喉頭は複数の軟骨によって構成されており、そのうちの多くは胎児の時期に軟骨化しますが、喉頭の上部を覆っている部分だけ軟骨化が遅れることがあります。

すると、喉頭の軟骨の一部が軟らかいままとなり、喉頭軟化症が発症します。

喉頭軟化症の症状は?

赤ちゃん 泣く 真っ赤 チアノーゼ

喉頭軟化症の主な症状は、呼吸の際に生じる「ゼーゼー」「ヒューヒュー」という喘鳴です。症状が重い場合、呼吸困難を起こし、顔色が悪くなるチアノーゼや哺乳低下が現れることがあります。

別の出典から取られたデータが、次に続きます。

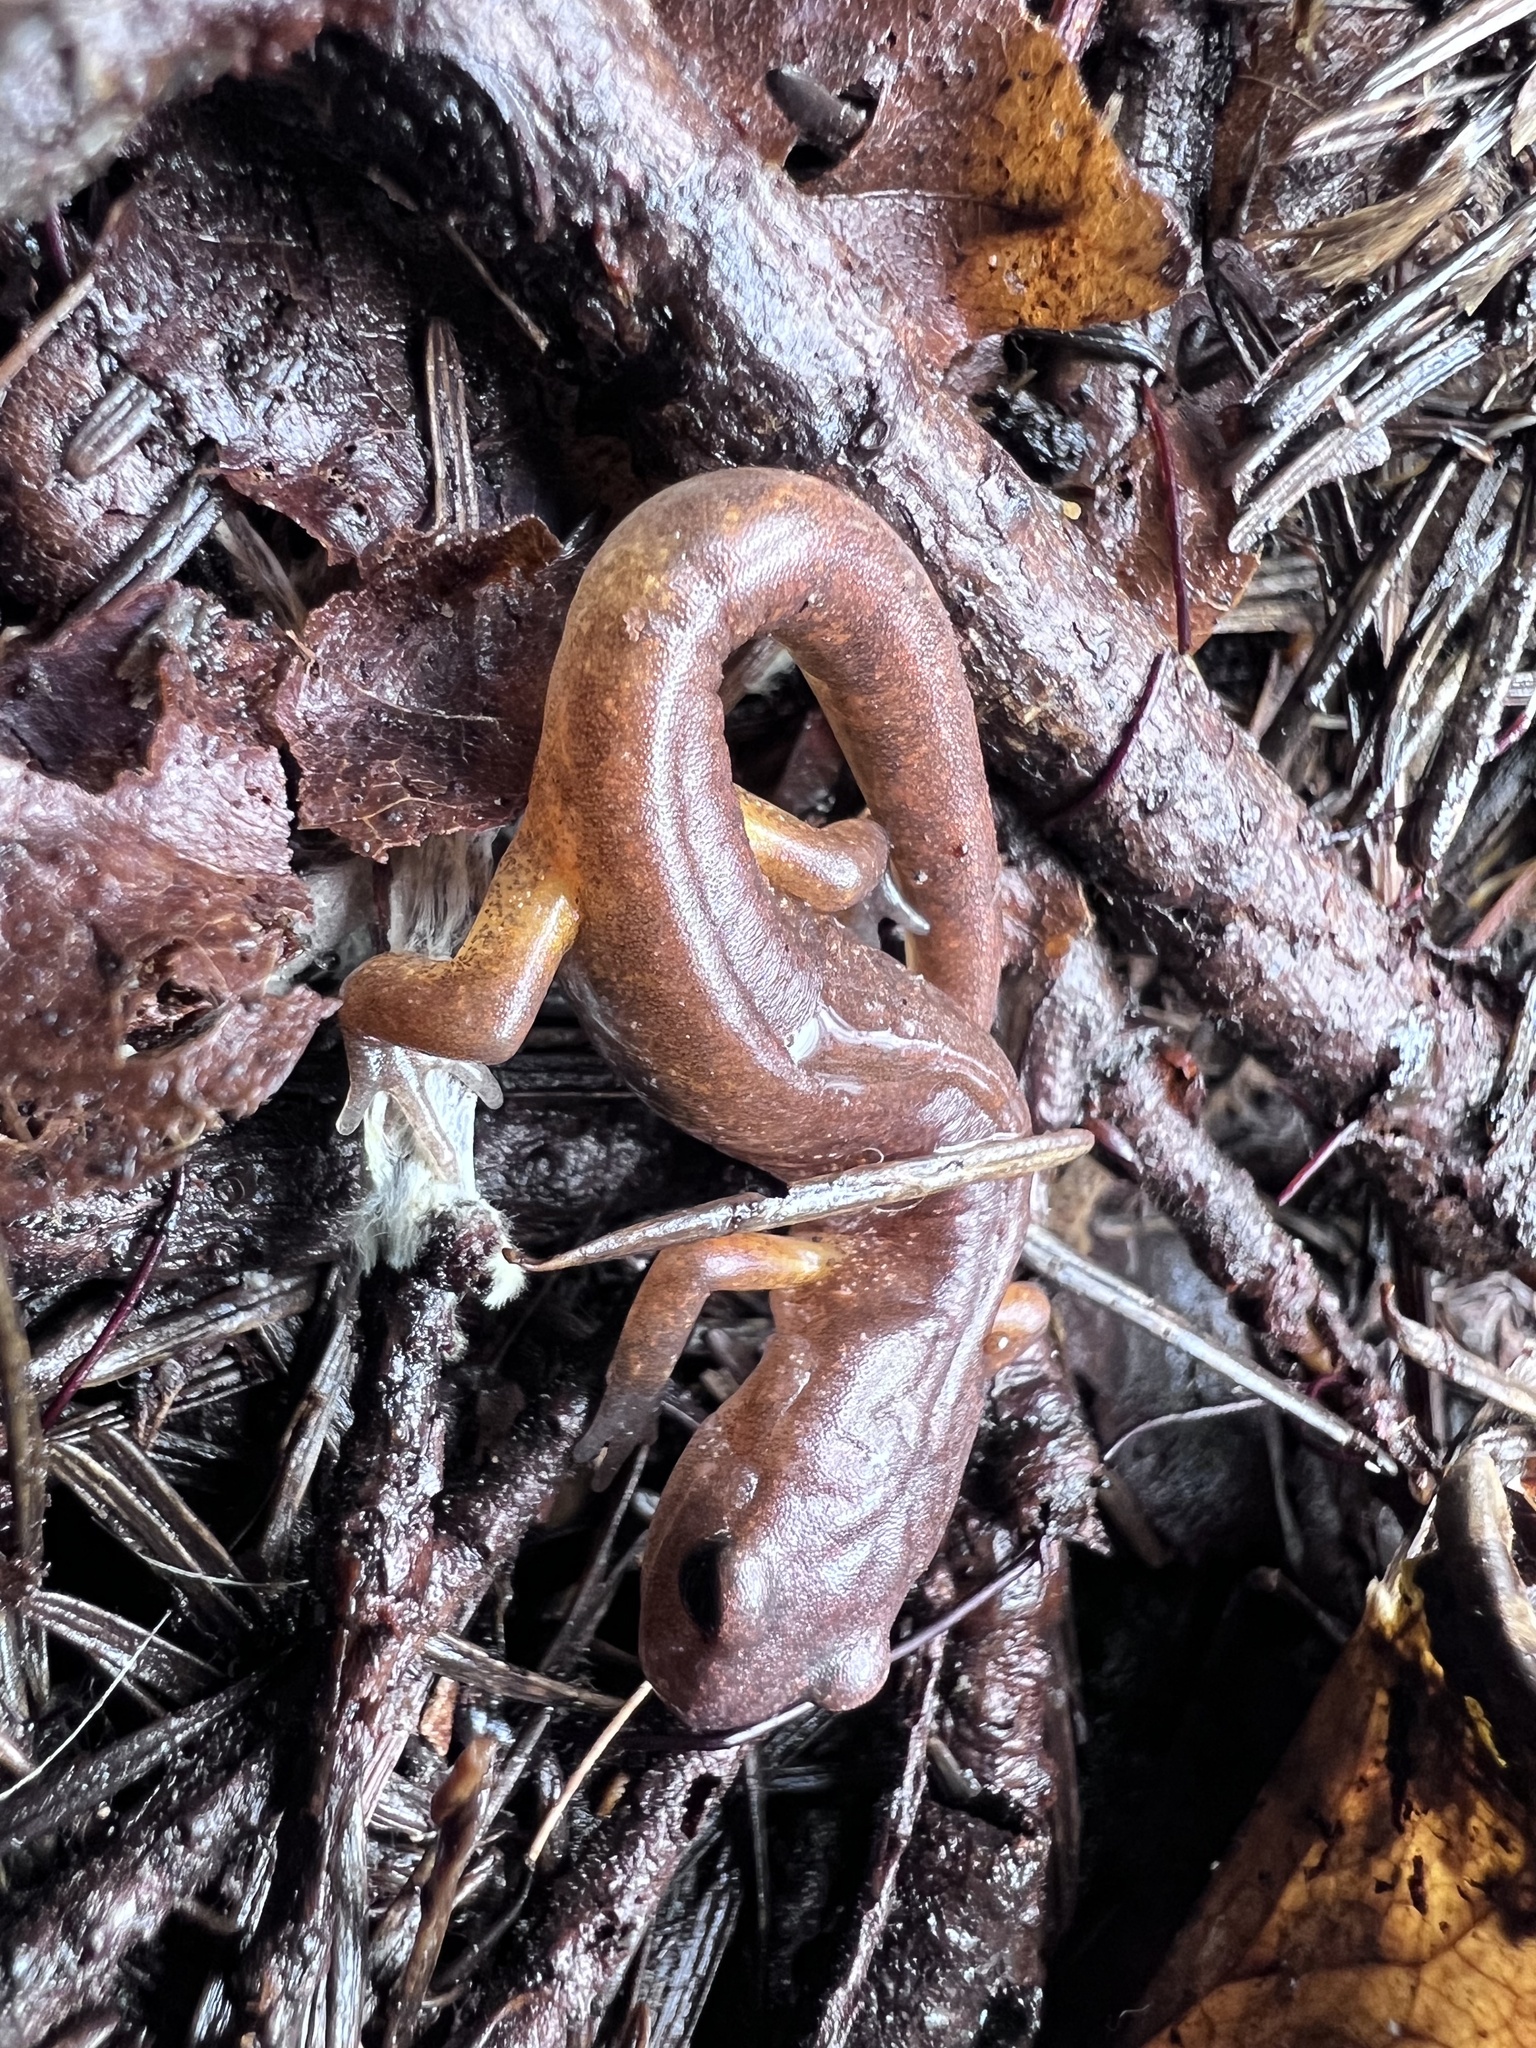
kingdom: Animalia
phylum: Chordata
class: Amphibia
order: Caudata
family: Plethodontidae
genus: Ensatina
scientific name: Ensatina eschscholtzii
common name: Ensatina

喉頭軟化症は、呼吸量が増え、泣き声も大きくなる生後2週間以内に現れることが多く、生後6ヶ月頃にピークを迎えるとされています(※1)。

喉頭軟化症の診断方法は?

病院 診察 受診 医師 聴診器

喉頭軟化症が疑われる場合、息を吸うときに、喉頭蓋が気管に引き込まれているかをファイバースコープで調べて診断するのが一般的です。

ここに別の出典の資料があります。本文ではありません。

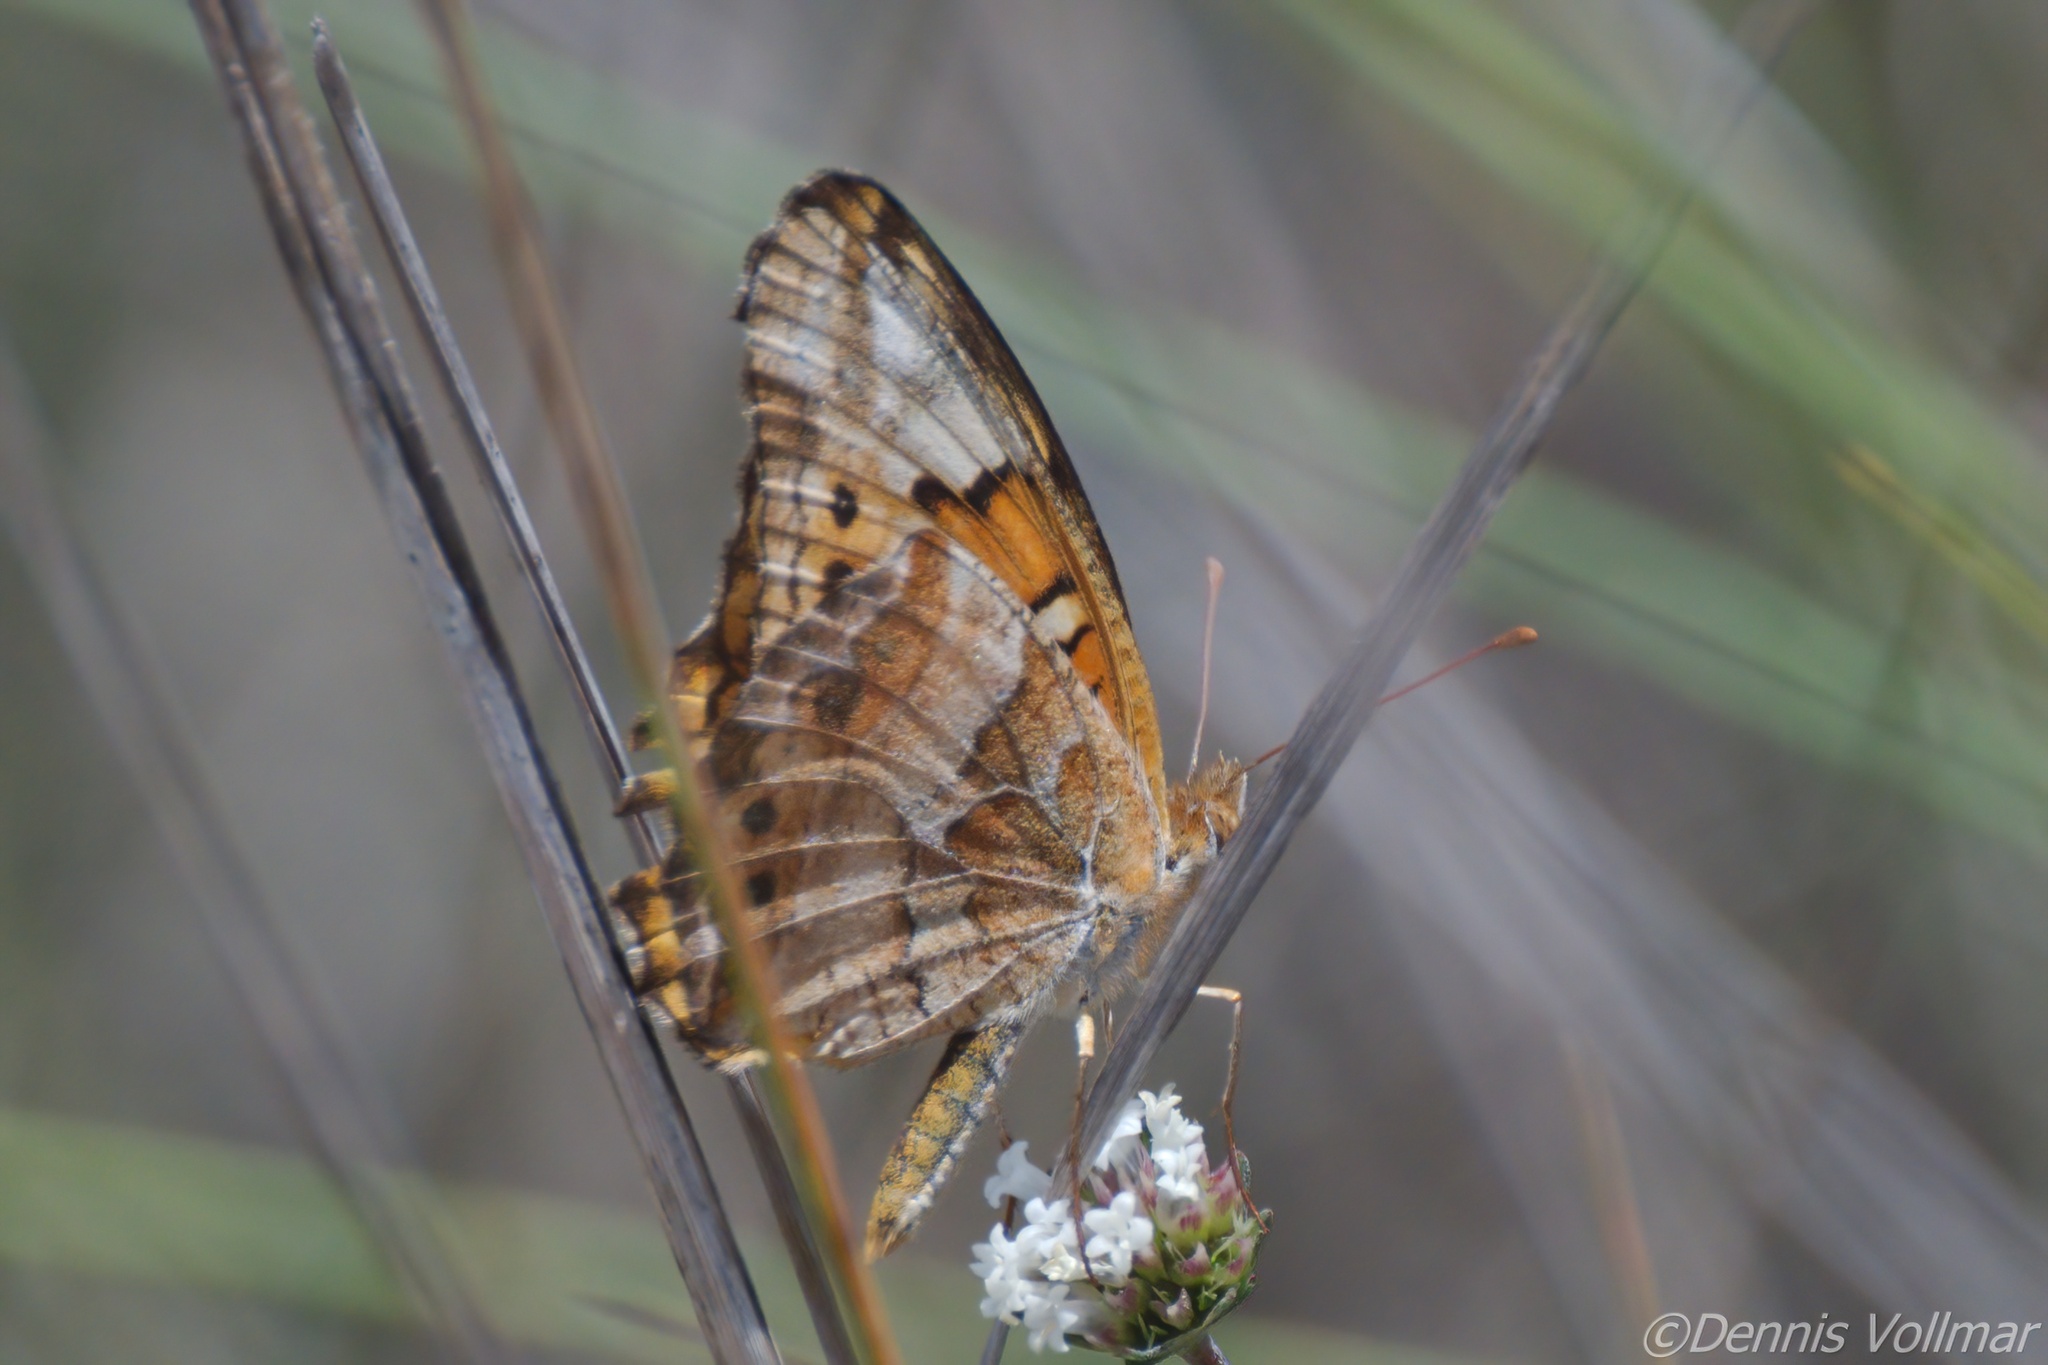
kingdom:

喉頭軟化症の15~60%は、他の気道異常を合併するため、症状が重たい場合には、気管支鏡検査が行われることがあります(※1)。

喉頭軟化症の治療法は?

喉頭軟化症は、多くの場合、気道が発達するにつれて自然に治まっていきます。基本的には、定期的な診察で体重の増減を管理しながら、経過観察します。

ただし、成長障害やチアノーゼが見られるなど、症状がひどい場合は、喉頭レーザー形成術や気管切開といった医療的処置が必要になります。

喉頭軟化症への対処法は?

赤ちゃん 離乳食 食事 スプーン

喘鳴で呼吸が苦しそうなときは、お腹を下にして腹ばいにすると、呼吸が楽になります。また、哺乳によって症状が悪化する場合は、スプーンで少量ずつ飲ませるようにしてください。

ただし、いつもと違う症状が現れ、どうすれば良いのか困ったときは、無理に自宅で対処しようとせず、すぐに小児科を受診しましょう。

喉頭軟化症の赤ちゃんは風邪に注意

赤ちゃん ママ 抱っこ 

喉頭軟化症はあまり知られていない病気なので、赤ちゃんが喉頭軟化症になったと聞くと、不安になるかもしれませんが、多くは成長に合わせて自然に治まっていくものです。

しかし、風邪などの呼吸器感染症にかかると、症状を悪化させてしまうので、感染症にかからないための予防を行うことが大切です。

ママやパパが感染症を持ち帰らないように、帰宅時の手洗いやうがいを徹底したり、加湿器で部屋の乾燥を防いだりして、子供の健康を守っていきましょう。また、風邪を引いてしまったときも、症状を悪化させないように、早めに病院を受診することも大切です。